# [PROBLEM DESCRIPTION]
Return the lines that name each organism in the material, from kingdom down to common name, unchanged. Leave the pictures out of your answer.

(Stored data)
■ ■ ■
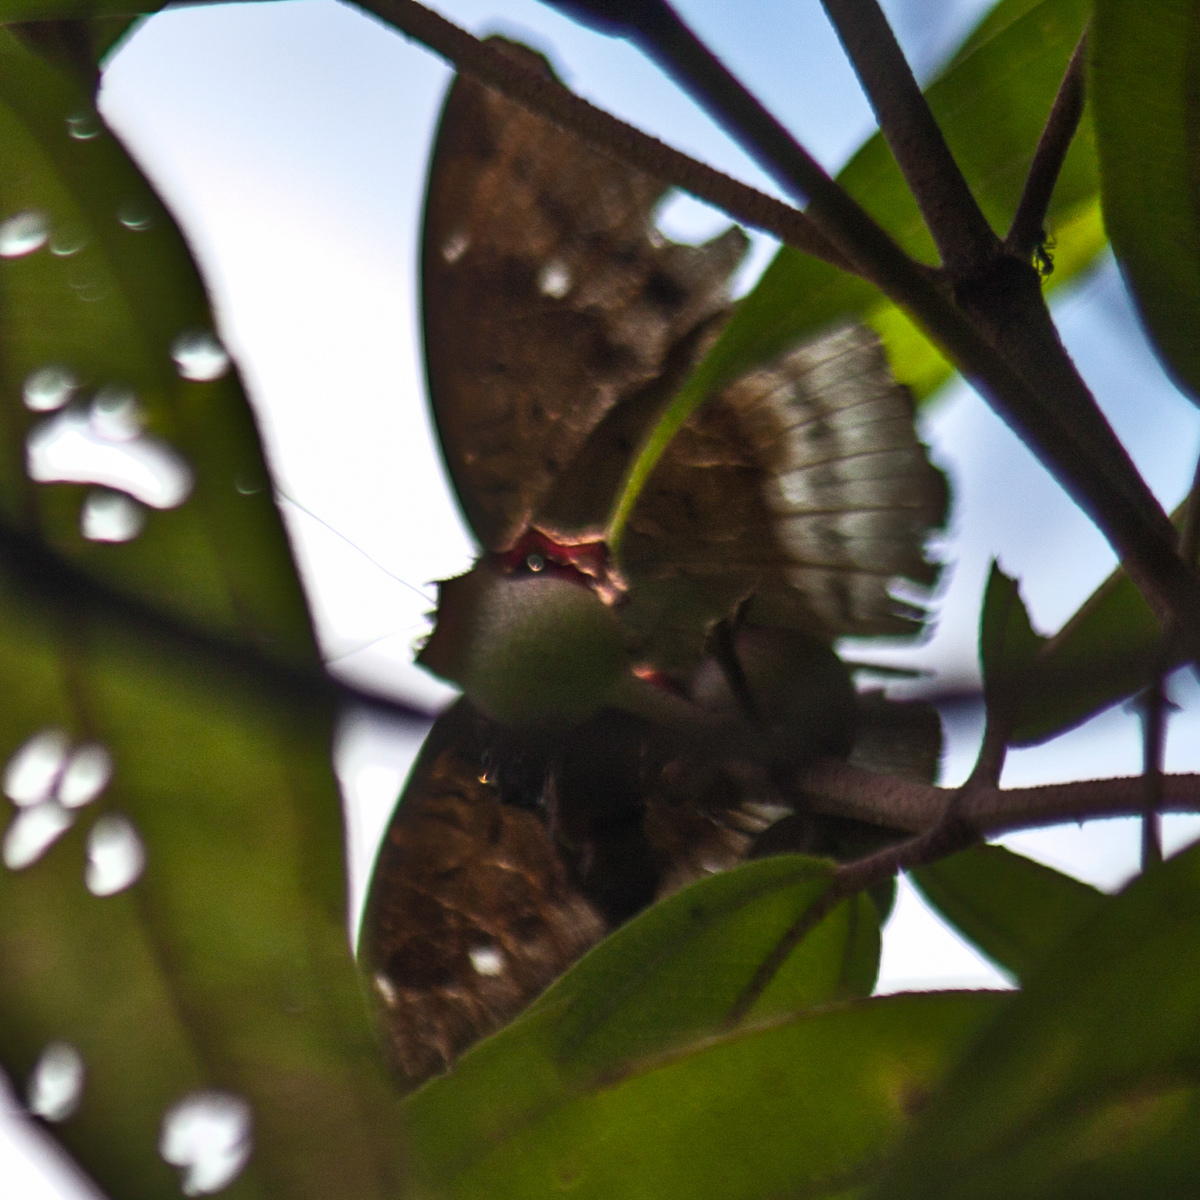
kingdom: Animalia
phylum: Arthropoda
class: Insecta
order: Lepidoptera
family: Nymphalidae
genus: Euthalia
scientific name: Euthalia monina
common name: Powdered baron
■ ■ ■
# [WRITTEN RESPONSE]
kingdom: Animalia
phylum: Arthropoda
class: Insecta
order: Lepidoptera
family: Nymphalidae
genus: Euthalia
scientific name: Euthalia monina
common name: Powdered baron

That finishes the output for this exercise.